Kom op, zeg ik tegen de kreek, verbaas me eens; en dat doet ‘ie, met elke nieuwe druppel. Schoonheid is echt. Ik zou dat nooit ontkennen; het gruwelijke is dat ik het vergeet.

– Annie Dillard

Annie Dillard begint haar boek Pilgrim at Tinker Creek, dat de Pulitzerprijs heeft gewonnen, zo: ‘Ik woon aan een kreek, Tinker Creek, in een vallei in Virginia’s Blue Ridge.’ Ik lees haar woorden en ik woon ook aan een kreek: Saratoga Creek. Alleen loopt die door een vallei die Silicon heet.

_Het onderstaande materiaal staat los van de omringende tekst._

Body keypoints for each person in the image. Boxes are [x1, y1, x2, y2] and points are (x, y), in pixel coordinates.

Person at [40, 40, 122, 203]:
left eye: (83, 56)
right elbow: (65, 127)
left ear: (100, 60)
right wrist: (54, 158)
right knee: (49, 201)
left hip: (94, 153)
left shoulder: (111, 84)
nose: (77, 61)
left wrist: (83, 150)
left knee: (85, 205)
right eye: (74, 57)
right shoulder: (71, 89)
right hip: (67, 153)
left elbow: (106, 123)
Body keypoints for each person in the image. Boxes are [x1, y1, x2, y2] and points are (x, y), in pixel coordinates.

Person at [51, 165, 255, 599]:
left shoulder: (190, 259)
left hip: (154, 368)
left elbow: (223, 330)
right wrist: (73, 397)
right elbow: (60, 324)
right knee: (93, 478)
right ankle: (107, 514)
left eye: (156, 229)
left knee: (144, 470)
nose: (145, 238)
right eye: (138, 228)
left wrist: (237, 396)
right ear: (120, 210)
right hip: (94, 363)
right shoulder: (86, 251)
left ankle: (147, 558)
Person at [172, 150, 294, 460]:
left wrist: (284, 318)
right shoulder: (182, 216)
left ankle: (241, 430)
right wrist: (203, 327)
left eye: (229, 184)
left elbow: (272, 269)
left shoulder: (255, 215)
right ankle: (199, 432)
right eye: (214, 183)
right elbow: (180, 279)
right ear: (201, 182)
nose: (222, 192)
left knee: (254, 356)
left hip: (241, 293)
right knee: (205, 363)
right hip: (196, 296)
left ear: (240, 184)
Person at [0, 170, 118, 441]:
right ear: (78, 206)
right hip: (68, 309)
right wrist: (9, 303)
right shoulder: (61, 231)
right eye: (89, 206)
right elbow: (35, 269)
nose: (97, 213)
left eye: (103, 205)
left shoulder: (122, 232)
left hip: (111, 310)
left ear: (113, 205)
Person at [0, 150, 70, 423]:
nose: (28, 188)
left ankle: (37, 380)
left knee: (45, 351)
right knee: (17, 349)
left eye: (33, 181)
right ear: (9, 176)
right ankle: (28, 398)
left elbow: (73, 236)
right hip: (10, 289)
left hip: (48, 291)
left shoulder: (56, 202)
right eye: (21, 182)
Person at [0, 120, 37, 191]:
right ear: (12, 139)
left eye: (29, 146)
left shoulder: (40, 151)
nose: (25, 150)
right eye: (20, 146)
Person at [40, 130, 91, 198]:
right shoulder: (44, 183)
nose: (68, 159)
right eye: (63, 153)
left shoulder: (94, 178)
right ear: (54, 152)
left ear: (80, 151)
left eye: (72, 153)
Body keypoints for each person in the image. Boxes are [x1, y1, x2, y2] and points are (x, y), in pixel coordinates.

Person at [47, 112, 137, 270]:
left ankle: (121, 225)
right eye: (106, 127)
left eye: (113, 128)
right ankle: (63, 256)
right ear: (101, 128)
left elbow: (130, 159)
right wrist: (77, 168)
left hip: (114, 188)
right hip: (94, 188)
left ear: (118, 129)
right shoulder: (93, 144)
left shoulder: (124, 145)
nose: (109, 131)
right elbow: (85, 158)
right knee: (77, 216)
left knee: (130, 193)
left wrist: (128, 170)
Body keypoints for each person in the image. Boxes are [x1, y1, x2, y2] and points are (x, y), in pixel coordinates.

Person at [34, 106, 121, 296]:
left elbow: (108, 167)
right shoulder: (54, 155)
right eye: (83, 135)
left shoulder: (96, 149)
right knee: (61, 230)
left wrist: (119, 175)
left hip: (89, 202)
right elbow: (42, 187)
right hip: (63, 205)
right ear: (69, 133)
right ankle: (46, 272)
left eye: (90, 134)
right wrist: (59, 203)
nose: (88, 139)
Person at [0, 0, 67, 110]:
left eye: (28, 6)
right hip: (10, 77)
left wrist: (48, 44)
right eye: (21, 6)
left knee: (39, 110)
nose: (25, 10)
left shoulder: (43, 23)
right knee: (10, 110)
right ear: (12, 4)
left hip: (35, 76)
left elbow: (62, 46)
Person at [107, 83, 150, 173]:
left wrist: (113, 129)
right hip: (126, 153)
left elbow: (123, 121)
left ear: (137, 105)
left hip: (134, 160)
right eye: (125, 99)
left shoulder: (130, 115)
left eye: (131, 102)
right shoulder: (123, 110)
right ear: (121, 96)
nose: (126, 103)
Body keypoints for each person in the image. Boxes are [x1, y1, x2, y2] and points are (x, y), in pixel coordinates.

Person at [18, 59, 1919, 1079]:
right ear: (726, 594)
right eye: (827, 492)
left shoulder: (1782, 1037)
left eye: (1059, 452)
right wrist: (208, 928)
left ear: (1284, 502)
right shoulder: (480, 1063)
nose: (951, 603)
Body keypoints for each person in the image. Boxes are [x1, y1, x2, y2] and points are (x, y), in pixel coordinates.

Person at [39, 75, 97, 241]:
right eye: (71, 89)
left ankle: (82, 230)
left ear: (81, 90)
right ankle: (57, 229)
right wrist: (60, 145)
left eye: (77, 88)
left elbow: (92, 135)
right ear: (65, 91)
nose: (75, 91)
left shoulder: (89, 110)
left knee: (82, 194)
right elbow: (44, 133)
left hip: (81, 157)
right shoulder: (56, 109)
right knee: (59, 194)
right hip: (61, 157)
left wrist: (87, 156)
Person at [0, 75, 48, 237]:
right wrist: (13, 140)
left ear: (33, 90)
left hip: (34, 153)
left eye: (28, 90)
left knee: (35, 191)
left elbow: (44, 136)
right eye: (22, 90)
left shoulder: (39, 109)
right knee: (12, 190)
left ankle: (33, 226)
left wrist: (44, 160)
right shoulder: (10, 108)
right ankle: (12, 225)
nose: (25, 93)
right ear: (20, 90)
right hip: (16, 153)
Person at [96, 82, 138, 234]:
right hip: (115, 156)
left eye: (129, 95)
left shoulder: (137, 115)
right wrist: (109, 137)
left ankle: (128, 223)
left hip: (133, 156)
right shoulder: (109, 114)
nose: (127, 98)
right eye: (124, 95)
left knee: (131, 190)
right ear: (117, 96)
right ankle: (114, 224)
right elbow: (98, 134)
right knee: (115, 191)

Deze vallei – een reusachtig landschap omringd door heuvels en een baai – was ooit de ‘Vallei van de Verrukkingen van het Hart’. Ik stel me voor dat het in andere tijden gemakkelijker was om dicht bij de dingen te leven. Nu lijkt het soms of er meer siliconen zijn dan hart. Is het omdat er geen bomen, wijngaarden, waterstromen zijn dat we niet dicht bij de schepping en onszelf kunnen leven? Of is er te veel beton, te veel snelweg, te veel snelheid? Misschien is het net als op zoveel andere plekken, omdat we met onze neus voor een scherm leven – tv, computer, film – en we daardoor het gevoel verliezen verbonden te zijn met de natuurlijke wereld.

In vroeger tijden leefden wijzen dicht bij de dingen en raakten Gods aangezicht op ongerepte plaatsen. De Bijbel verhaalt over de ziel die geneest bij vredig water en in groene weiden. Mozes leidde zijn volk naar de woestijn, deed zijn schoenen uit en ontving op een bergtop de stenen tafelen van God. Boeddha zat onder de bodhiboom en werd de Verlichte toen hij de aarde aanraakte. Jezus werd door de Geest naar de woestijn gedreven nadat hij had gehoord dat hij bemind was; hij werd de wildernis in gestuurd om te leren wat hij moest weten. Daar in de wildernis hoorde hij het grote, ademende leven van God dat hem en iedereen om hem heen omvatte – een leven dat zo veelomvattend is dat niemand wordt uitgesloten. Mohammed bad en mediteerde in een grot en verwelkomde de engel in een berg van licht.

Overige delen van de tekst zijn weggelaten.